> [DATA PROVIDED]
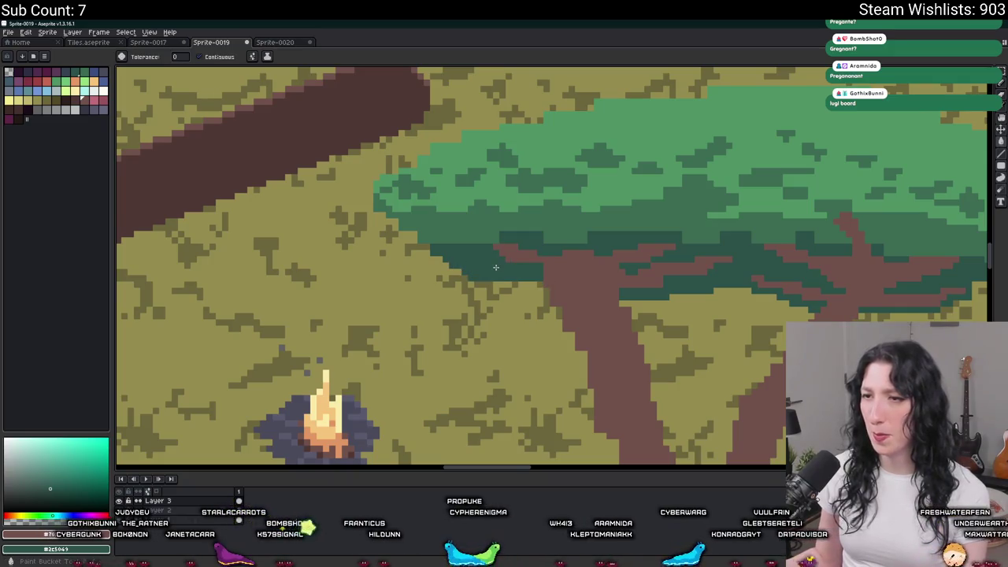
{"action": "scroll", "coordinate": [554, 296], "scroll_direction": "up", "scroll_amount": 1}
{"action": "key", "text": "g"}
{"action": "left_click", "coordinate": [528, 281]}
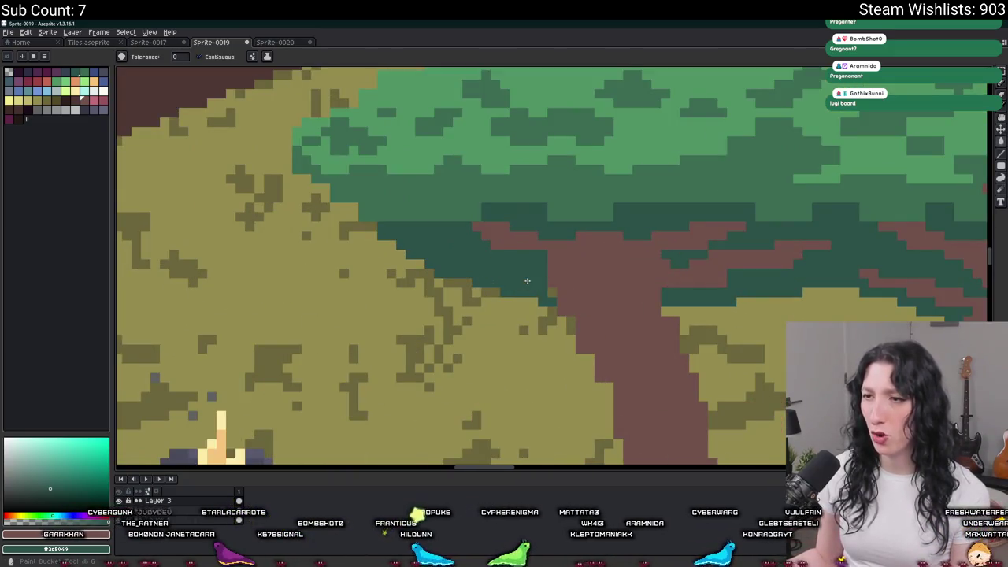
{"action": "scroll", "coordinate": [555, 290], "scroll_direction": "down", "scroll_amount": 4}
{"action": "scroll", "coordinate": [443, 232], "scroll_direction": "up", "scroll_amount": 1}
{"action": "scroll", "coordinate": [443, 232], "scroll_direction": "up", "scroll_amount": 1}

> [WORK ITEM] Reprint the listing above exactly, without images.

> [EXERCISE ANSWER]
{"action": "scroll", "coordinate": [554, 296], "scroll_direction": "up", "scroll_amount": 1}
{"action": "key", "text": "g"}
{"action": "left_click", "coordinate": [528, 281]}
{"action": "scroll", "coordinate": [555, 290], "scroll_direction": "down", "scroll_amount": 4}
{"action": "scroll", "coordinate": [443, 232], "scroll_direction": "up", "scroll_amount": 1}
{"action": "scroll", "coordinate": [443, 232], "scroll_direction": "up", "scroll_amount": 1}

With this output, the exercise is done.